Déboussolés et surchargés, les hommes modernes se traînent une souffrance indicible. Le sujet de la charge mentale masculine reste en effet “encore tabou pour les pères qui peuvent y associer une faiblesse émotionnelle, une incapacité de faire face”, poursuit le journaliste. Voilà en plus qu’il faudrait admettre que les responsabilités qui pèsent sur les femmes depuis la nuit des temps sont bien réelles et s’apparentent à du labeur gratuit et ingrat. Un aveu qui menacerait par la même occasion toute la rhétorique d’un système de domination savamment élaboré depuis tant d’années. C’est le pompon !
“Sauver la France”
Qu’on se rassure, si les hommes se sentent un peu débordés, ce n’est pas parce qu’ils sont faibles, mais parce qu’ils sont investis de davantage de missions, grands bafoués qu’ils sont de la redistribution moderne des rôles jadis genrés. “Je m’auto-persuade que je dois à la fois sauver la France, m’occuper des enfants, faire toutes les tâches ménagères ou presque, gagner de l’argent. J’ai conscience que c’est too much mais je pense que c’est aussi l’époque qui veut ça”, déplore ainsi Guillaume. “J’ai le sentiment que c’est moderne et que c’est le sens de l’Histoire”, abonde encore Charles, qui dit souhaiter “mettre les mains dans le cambouis”.

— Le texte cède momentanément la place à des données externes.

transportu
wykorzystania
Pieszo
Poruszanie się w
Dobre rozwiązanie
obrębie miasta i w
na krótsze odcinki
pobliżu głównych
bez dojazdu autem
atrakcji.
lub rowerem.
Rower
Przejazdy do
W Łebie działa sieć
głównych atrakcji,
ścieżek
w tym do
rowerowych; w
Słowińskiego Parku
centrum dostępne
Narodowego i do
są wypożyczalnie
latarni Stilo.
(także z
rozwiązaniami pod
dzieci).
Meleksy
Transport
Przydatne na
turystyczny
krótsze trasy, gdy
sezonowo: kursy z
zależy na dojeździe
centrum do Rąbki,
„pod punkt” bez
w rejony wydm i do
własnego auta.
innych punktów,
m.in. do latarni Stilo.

Optimiste face à l’adversité, Quentin Périnel conclut quand même par une phrase digne d’un bouquin de développement personnel en solde dans un aéroport : ces évolutions de la société s’apparentent selon lui à “un véritable chantier familial où tout devient possible”. Dans cette nouvelle configuration, libre à chacun·e de réinventer la dynamique domestique. Comme des cruches, on n’y avait pas pensé. Heureusement que le Figaro et les hommes sont là.